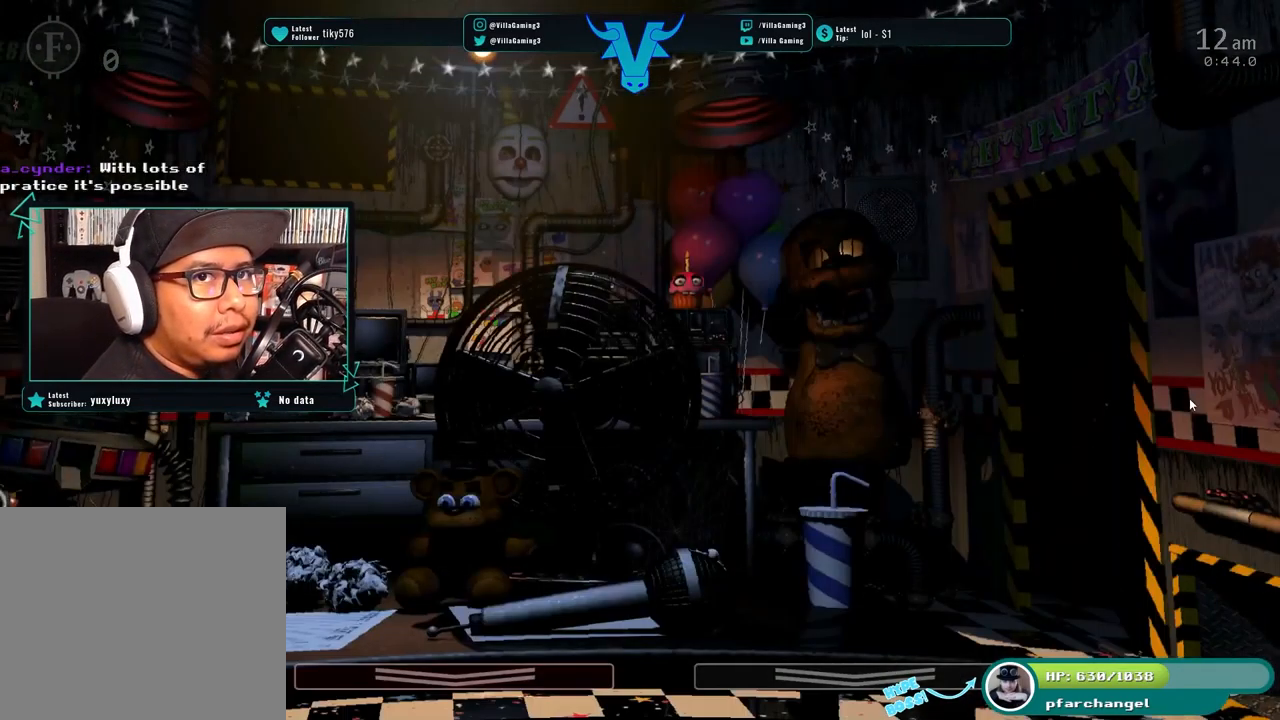
{"keys": [], "events": []}
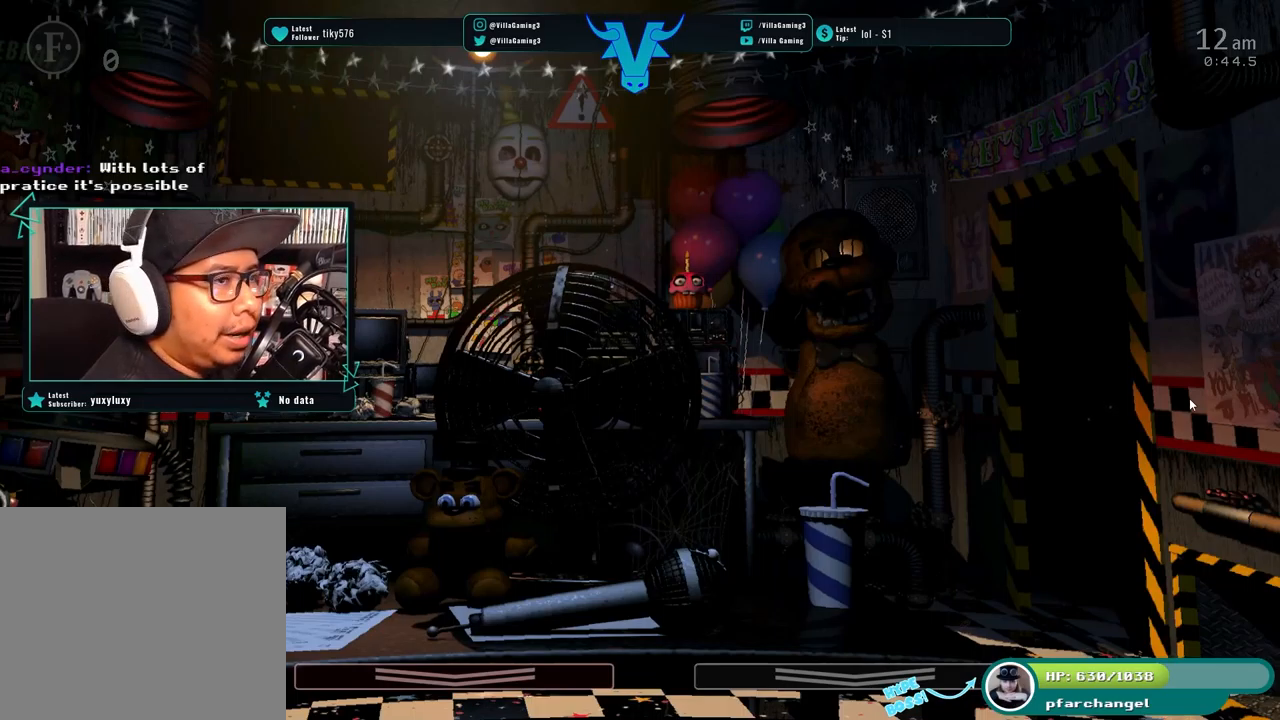
{"keys": [], "events": []}
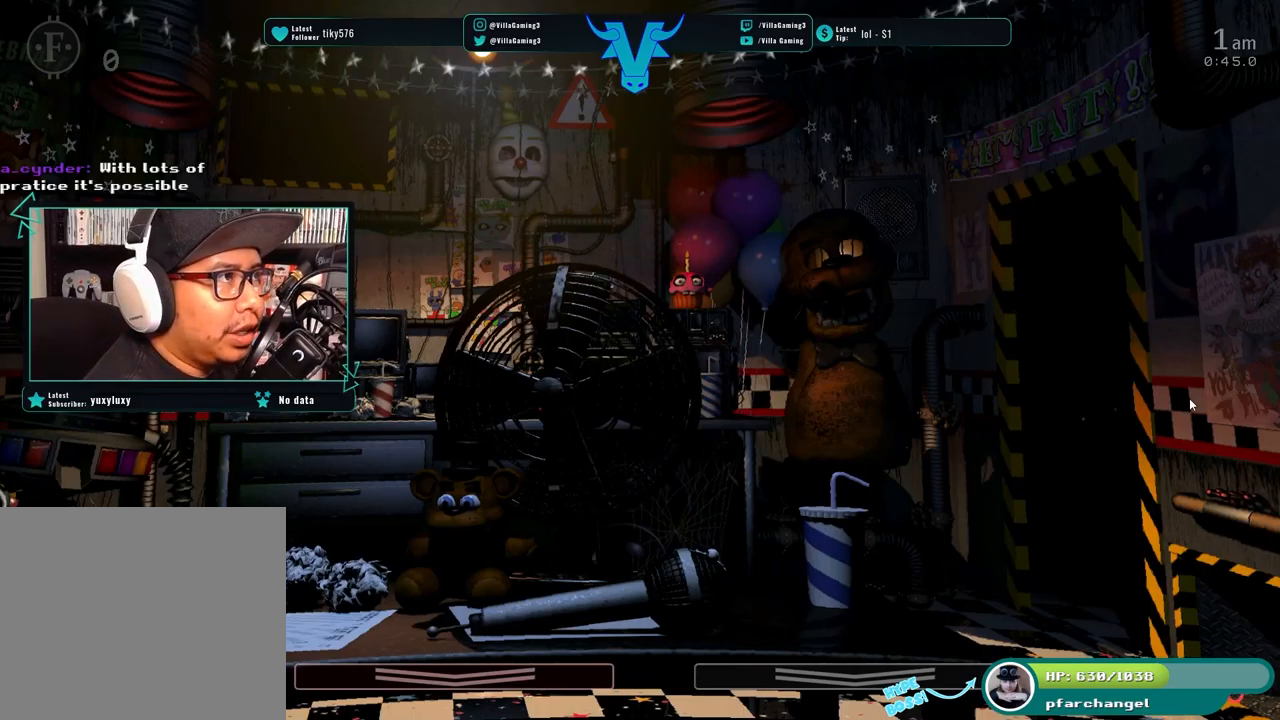
{"keys": [], "events": []}
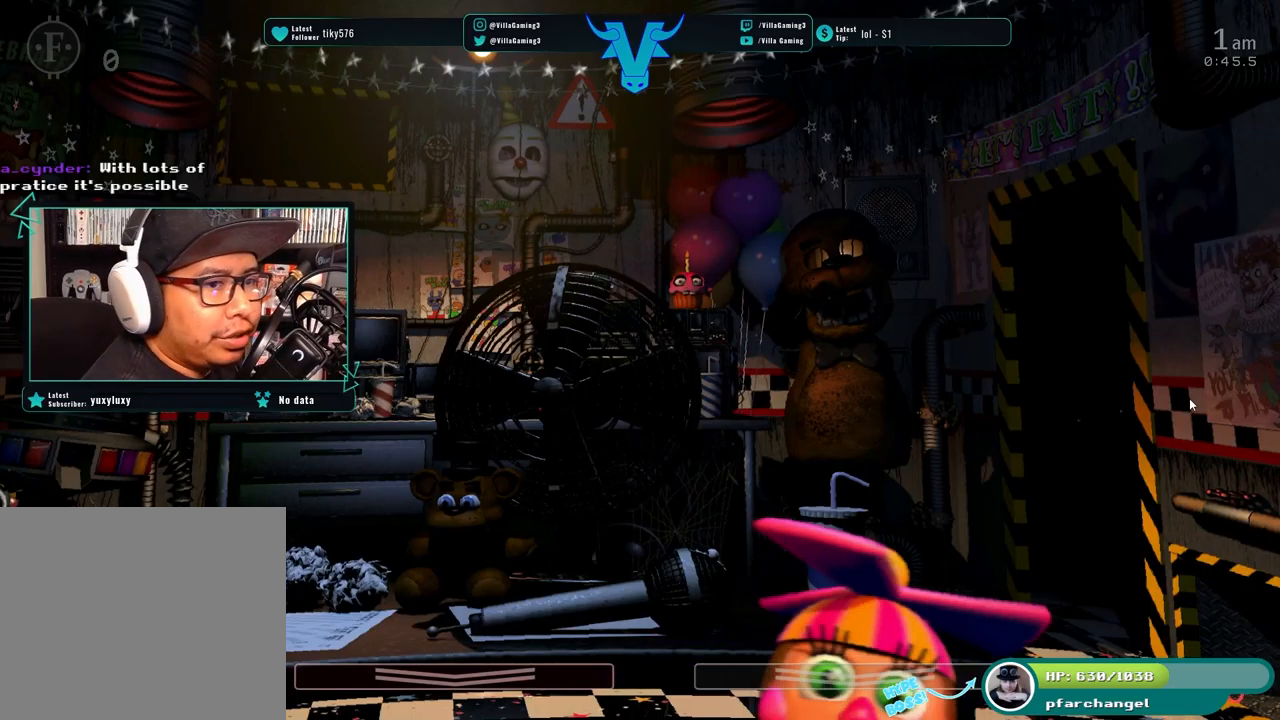
{"keys": [], "events": []}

----------

**Task objective**. Repeat the data exactly, dropping every picture it holds.

**Answer to the exercise**.
{"keys": [], "events": []}
{"keys": [], "events": []}
{"keys": [], "events": []}
{"keys": [], "events": []}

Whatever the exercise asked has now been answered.